1st mayor of Rishon Letzion
- In office 1950–1951
- Succeeded by: Aryeh Sheftel

Personal details
- Born: 25 March 1909 Petah Tikva, Ottoman Empire
- Died: 1983 Israel
- Spouse: Shulamit Tulipman

= Elyakum Ostashinski =

Israeli politician

Elyakum Ostashinski or Elyakum Austshinsky (אליקום אוסטשינסקי), born 1909, died 1983, was the first mayor of Rishon LeZion, and later CEO of the Vineyard Association.

== Education ==
Ostashinski was born in Petah Tikva. His parents were pioneers of the First Aliyah. He graduated from Herzliya Gymnasium in Tel Aviv. He studied agriculture at University of Toulouse in France. After graduation, he went to Algeria, and focused on growing citrus and cotton.

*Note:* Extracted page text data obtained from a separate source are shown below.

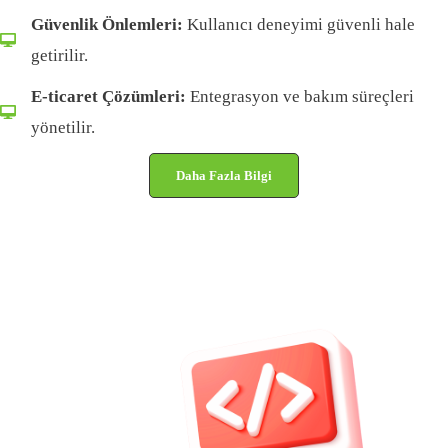
Güvenlik Önlemleri:
Kullanıcı deneyimi güvenli hale
getirilir.
E-ticaret Çözümleri:
Entegrasyon ve bakım süreçleri
yönetilir.
Daha Fazla Bilgi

In 1930, Ostashinski returned to Mandatory Palestine and worked as a winemaker in a winery in Rishon LeZion. A year later, he went to Italy, where he received a doctorate degree in agronomy.

== Career ==
After returning to Rishon LeZion, Ostashinski became director of the agricultural department of the Farmers Association, and director of the department of rehabilitation grower Citrus Marketing Board. He also served as chairman of the Rishon Lezion branch of the Association of colonies, branch chairman of the Association of Rishon Lezion, member of the Maccabi Eretz Israel, and was a member of an organization headquarters defense.

In 1946, Ostashinski was elected mayor of "local" Rishon Lezion. He served until 1951, and in his last year in office, Rishon Lezion was declared a city. Starting in 1953, he directed the Vineyard Association, the controlling shareholder in Carmel Winery, and held this position for about thirty years.